Est-il possible un projet de “soft Brexit” est adopté par la Chambre des Communes cet après-midi? Je ne pense pas en effet que le “second référendum” sera voté. Les Remainers masqués ne seront pas assez courageux pour pousser le second référendum. Chacun sait bien que la réaction de l’opinion sera très dure. Mais on pourrait essayer de faire passer en contrebande un projet qui serait emballé dans un paquet “Brexit”, en espérant que le Premier Ministre soit si affaibli qu’elle ne puisse pas s’opposer à un coup de force parlementaire.  Il ne s’agirait, bien entendu, que d’un vote indicatif. Mais une vague n’est-elle pas en train de monter qui va balayer l’illusion de la sortie pure et simple de l’UE? Pour ma part, je ne le crois pas car c’est le même parlement qui a voté, très largement, qu’il ne puisse pas y avoir de levée de l’article 50. Surtout, le No Deal continue à monter dans l’opinion - c’est la vague de fond qui est en train de monter. 
 
En fait, je continue à recommander à mes amis Brexiteers de garder leur sang froid.
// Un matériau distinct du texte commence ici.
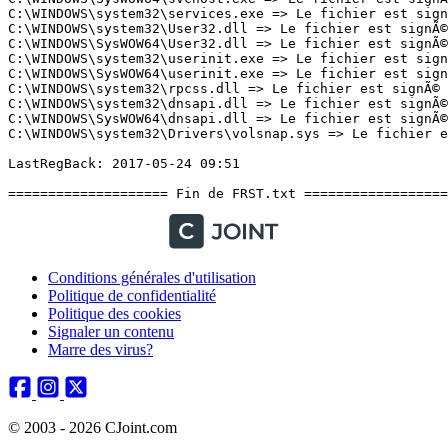
Conditions générales d'utilisation
Politique de confidentialité
Politique des cookies
Signaler un contenu
Marre des virus?
© 2003 - 2026 CJoint.com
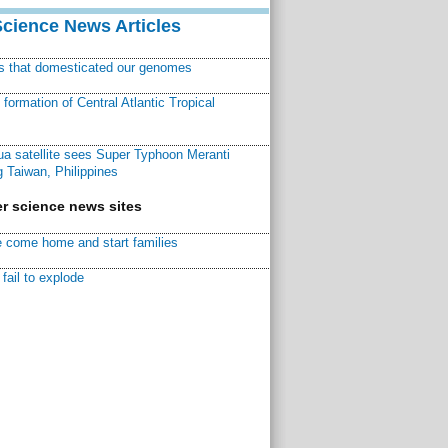
Science News Articles
ns that domesticated our genomes
ormation of Central Atlantic Tropical
a satellite sees Super Typhoon Meranti
 Taiwan, Philippines
r science news sites
 come home and start families
fail to explode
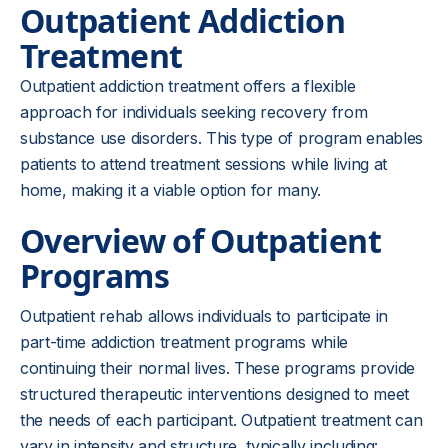
Outpatient Addiction
Treatment
Outpatient addiction treatment offers a flexible
approach for individuals seeking recovery from
substance use disorders. This type of program enables
patients to attend treatment sessions while living at
home, making it a viable option for many.
Overview of Outpatient
Programs
Outpatient rehab allows individuals to participate in
part-time addiction treatment programs while
continuing their normal lives. These programs provide
structured therapeutic interventions designed to meet
the needs of each participant. Outpatient treatment can
vary in intensity and structure, typically including:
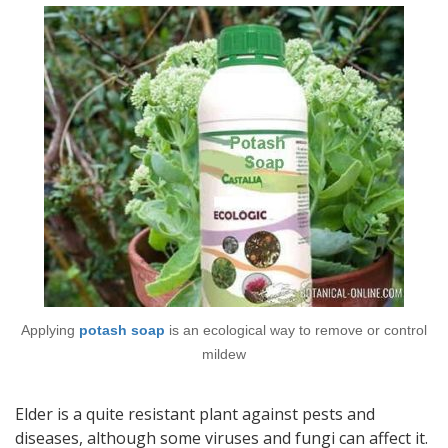
Applying
potash soap
is an ecological way to remove or control
mildew
Elder is a quite resistant plant against pests and
diseases, although some viruses and fungi can affect it.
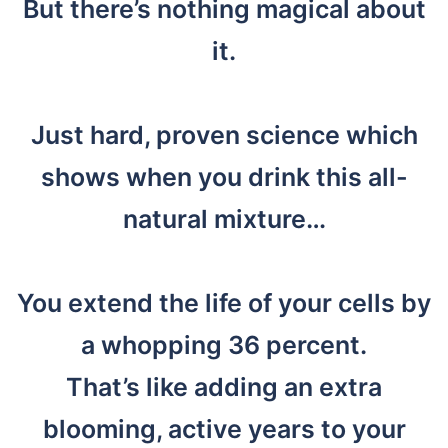
But there’s nothing magical about
it.
Just hard, proven science which
shows when you drink this all-
natural mixture…
You extend the life of your cells by
a whopping 36 percent.
That’s like adding an extra
blooming, active years to your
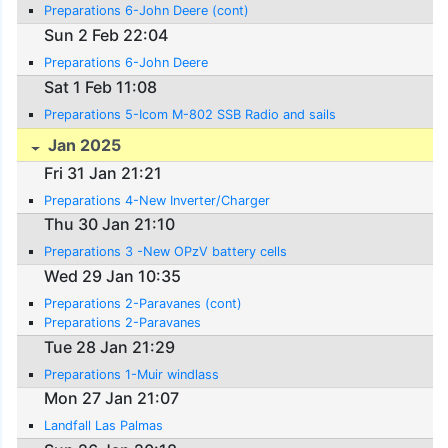
Preparations 6-John Deere (cont)
Sun 2 Feb 22:04
Preparations 6-John Deere
Sat 1 Feb 11:08
Preparations 5-Icom M-802 SSB Radio and sails
Jan 2025
Fri 31 Jan 21:21
Preparations 4-New Inverter/Charger
Thu 30 Jan 21:10
Preparations 3 -New OPzV battery cells
Wed 29 Jan 10:35
Preparations 2-Paravanes (cont)
Preparations 2-Paravanes
Tue 28 Jan 21:29
Preparations 1-Muir windlass
Mon 27 Jan 21:07
Landfall Las Palmas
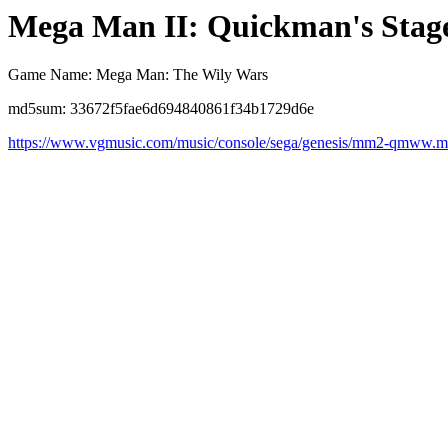
Mega Man II: Quickman's Stag
Game Name: Mega Man: The Wily Wars
md5sum: 33672f5fae6d694840861f34b1729d6e
https://www.vgmusic.com/music/console/sega/genesis/mm2-qmww.m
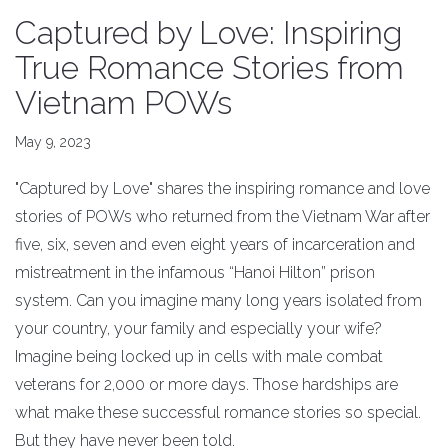
Captured by Love: Inspiring
True Romance Stories from
Vietnam POWs
May 9, 2023
"Captured by Love" shares the inspiring romance and love
stories of POWs who returned from the Vietnam War after
five, six, seven and even eight years of incarceration and
mistreatment in the infamous “Hanoi Hilton” prison
system. Can you imagine many long years isolated from
your country, your family and especially your wife?
Imagine being locked up in cells with male combat
veterans for 2,000 or more days. Those hardships are
what make these successful romance stories so special.
But they have never been told.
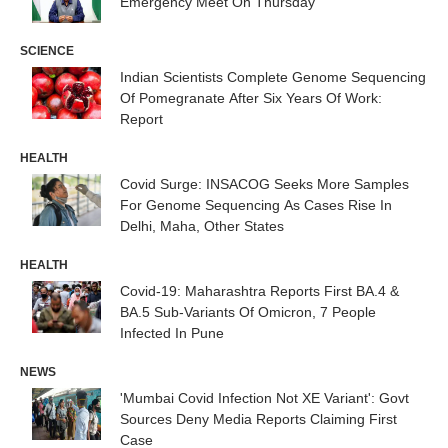
Emergency Meet On Thursday
SCIENCE
Indian Scientists Complete Genome Sequencing
Of Pomegranate After Six Years Of Work:
Report
HEALTH
Covid Surge: INSACOG Seeks More Samples
For Genome Sequencing As Cases Rise In
Delhi, Maha, Other States
HEALTH
Covid-19: Maharashtra Reports First BA.4 &
BA.5 Sub-Variants Of Omicron, 7 People
Infected In Pune
NEWS
'Mumbai Covid Infection Not XE Variant': Govt
Sources Deny Media Reports Claiming First
Case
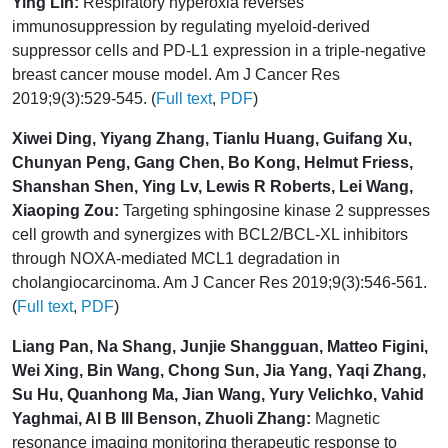
Ying Lin:
Respiratory hyperoxia reverses
immunosuppression by regulating myeloid-derived
suppressor cells and PD-L1 expression in a triple-negative
breast cancer mouse model. Am J Cancer Res
2019;9(3):529-545. (
Full text
,
PDF
)
Xiwei Ding, Yiyang Zhang, Tianlu Huang, Guifang Xu,
Chunyan Peng, Gang Chen, Bo Kong, Helmut Friess,
Shanshan Shen, Ying Lv, Lewis R Roberts, Lei Wang,
Xiaoping Zou:
Targeting sphingosine kinase 2 suppresses
cell growth and synergizes with BCL2/BCL-XL inhibitors
through NOXA-mediated MCL1 degradation in
cholangiocarcinoma. Am J Cancer Res 2019;9(3):546-561.
(
Full text
,
PDF
)
Liang Pan, Na Shang, Junjie Shangguan, Matteo Figini,
Wei Xing, Bin Wang, Chong Sun, Jia Yang, Yaqi Zhang,
Su Hu, Quanhong Ma, Jian Wang, Yury Velichko, Vahid
Yaghmai, Al B III Benson, Zhuoli Zhang:
Magnetic
resonance imaging monitoring therapeutic response to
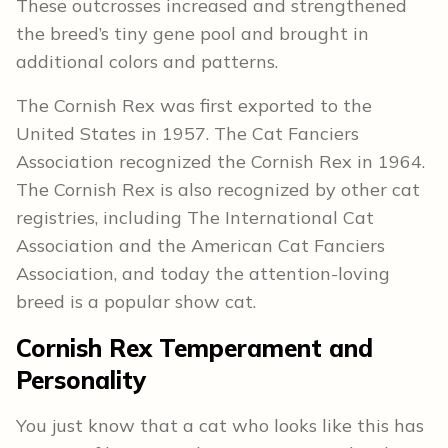
These outcrosses increased and strengthened
the breed’s tiny gene pool and brought in
additional colors and patterns.
The Cornish Rex was first exported to the
United States in 1957. The Cat Fanciers
Association recognized the Cornish Rex in 1964.
The Cornish Rex is also recognized by other cat
registries, including The International Cat
Association and the American Cat Fanciers
Association, and today the attention-loving
breed is a popular show cat.
Cornish Rex
Temperament and
Personality
You just know that a cat who looks like this has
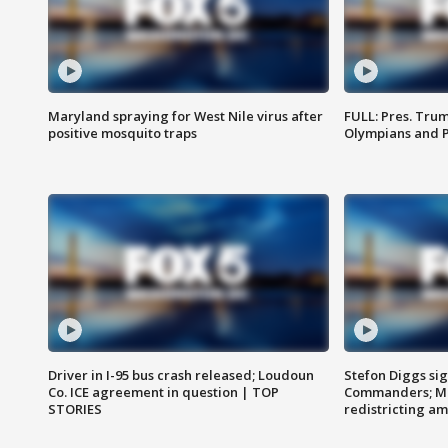
Maryland spraying for West Nile virus after
FULL: Pres. Tru
positive mosquito traps
Olympians and 
Driver in I-95 bus crash released; Loudoun
Stefon Diggs si
Co. ICE agreement in question | TOP
Commanders; Mo
STORIES
redistricting 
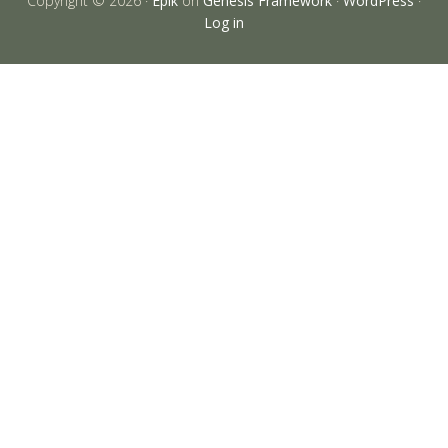
Copyright © 2026 ·
Epik
on
Genesis Framework
·
WordPress
·
Log in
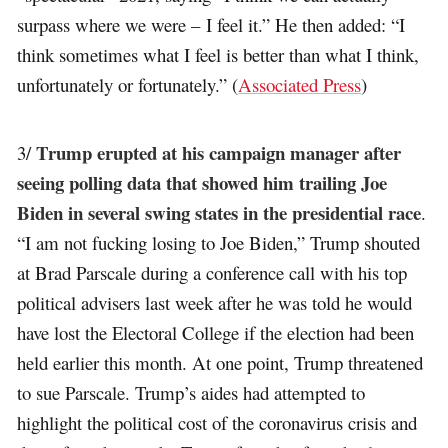
surpass where we were – I feel it.” He then added: “I
think sometimes what I feel is better than what I think,
unfortunately or fortunately.” (
Associated Press
)
Trump erupted at his campaign manager after
3/
seeing polling data that showed him trailing Joe
Biden in several swing states in the presidential race
.
“I am not fucking losing to Joe Biden,” Trump shouted
at Brad Parscale during a conference call with his top
political advisers last week after he was told he would
have lost the Electoral College if the election had been
held earlier this month. At one point, Trump threatened
to sue Parscale. Trump’s aides had attempted to
highlight the political cost of the coronavirus crisis and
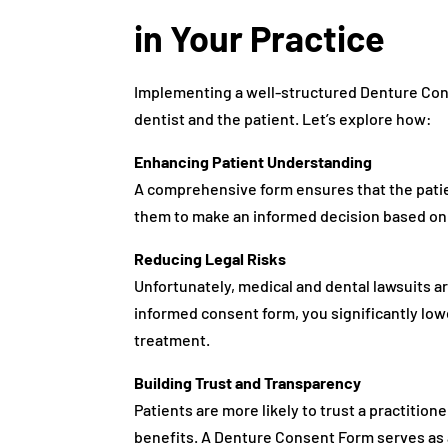
in Your Practice
Implementing a well-structured Denture Cons
dentist and the patient. Let’s explore how:
Enhancing Patient Understanding
A comprehensive form ensures that the patient
them to make an informed decision based on 
Reducing Legal Risks
Unfortunately, medical and dental lawsuits a
informed consent form, you significantly lower
treatment.
Building Trust and Transparency
Patients are more likely to trust a practitio
benefits. A Denture Consent Form serves as a 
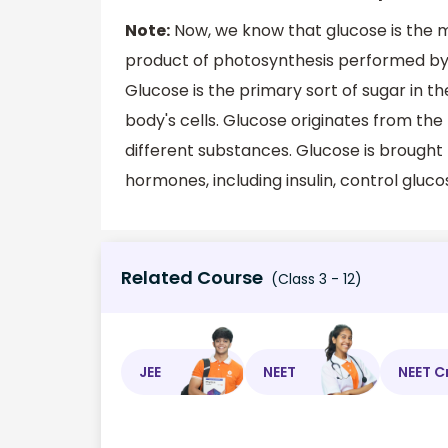
Note:
Now, we know that glucose is the
product of photosynthesis performed by 
Glucose is the primary sort of sugar in th
body's cells. Glucose originates from th
different substances. Glucose is brought 
hormones, including insulin, control glucos
Related Course
(Class 3 - 12)
JEE
NEET
NEET C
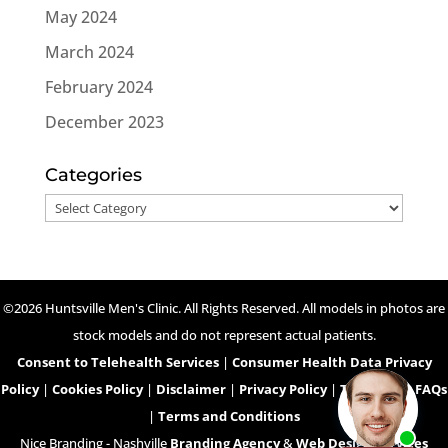
May 2024
March 2024
February 2024
December 2023
Categories
Categories
©2026 Huntsville Men's Clinic. All Rights Reserved. All models in photos are
stock models and do not represent actual patients.
Consent to Telehealth Services
|
Consumer Health Data Privacy
Policy
|
Cookies Policy
|
Disclaimer
|
Privacy Policy
|
Telehealth FAQs
|
Terms and Conditions
Nice Branding - Nashville
Branding Agency
&
Web Design Services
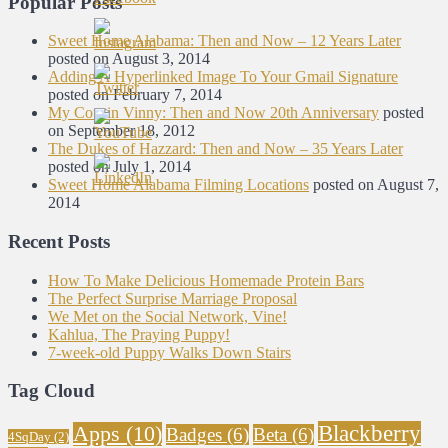
Popular Posts
Sweet Home Alabama: Then and Now – 12 Years Later
posted on August 3, 2014
Adding A Hyperlinked Image To Your Gmail Signature
posted on February 7, 2014
My Cousin Vinny: Then and Now 20th Anniversary
posted
on September 18, 2012
The Dukes of Hazzard: Then and Now – 35 Years Later
posted on July 1, 2014
Sweet Home Alabama Filming Locations
posted on August 7,
2014
Recent Posts
How To Make Delicious Homemade Protein Bars
The Perfect Surprise Marriage Proposal
We Met on the Social Network, Vine!
Kahlua, The Praying Puppy!
7-week-old Puppy Walks Down Stairs
Tag Cloud
Blackberry
Apps
(10)
Badges
(6)
Beta
(6)
4SqDay
(2)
Chaque jour qui passe nous rapproche du No Deal. C’est là que l’on peut remercier votre président de nous avoir ainsi mis sous pression ! Il me paraît impossible, pour la Chambre des Communes, de voter la tenue d’élections européennes en Grande-Bretagne: elles ne peuvent pas être improvisées. Et, si elles avaient lieu, elles enverraient sans doute un groupe extrêmement nombreux de députés UKIP. Comme Madame May est incapable de représenter son projet d’Accord, le compte-à-rebours pour la sortie est engagé. 
 
Mon cher ami, je reviens à ce que je vous disais en commençant: quelles que soient les intentions de certains, ce qui s’impose à la Chambre des Communes, c’est une immense poussée de liberté. On n’y veut ni du diktat de Bruxelles ni des manipulations du 10 Downing Street. En fait, ce qui se joue à Westminster, c’est la liberté politique en Europe.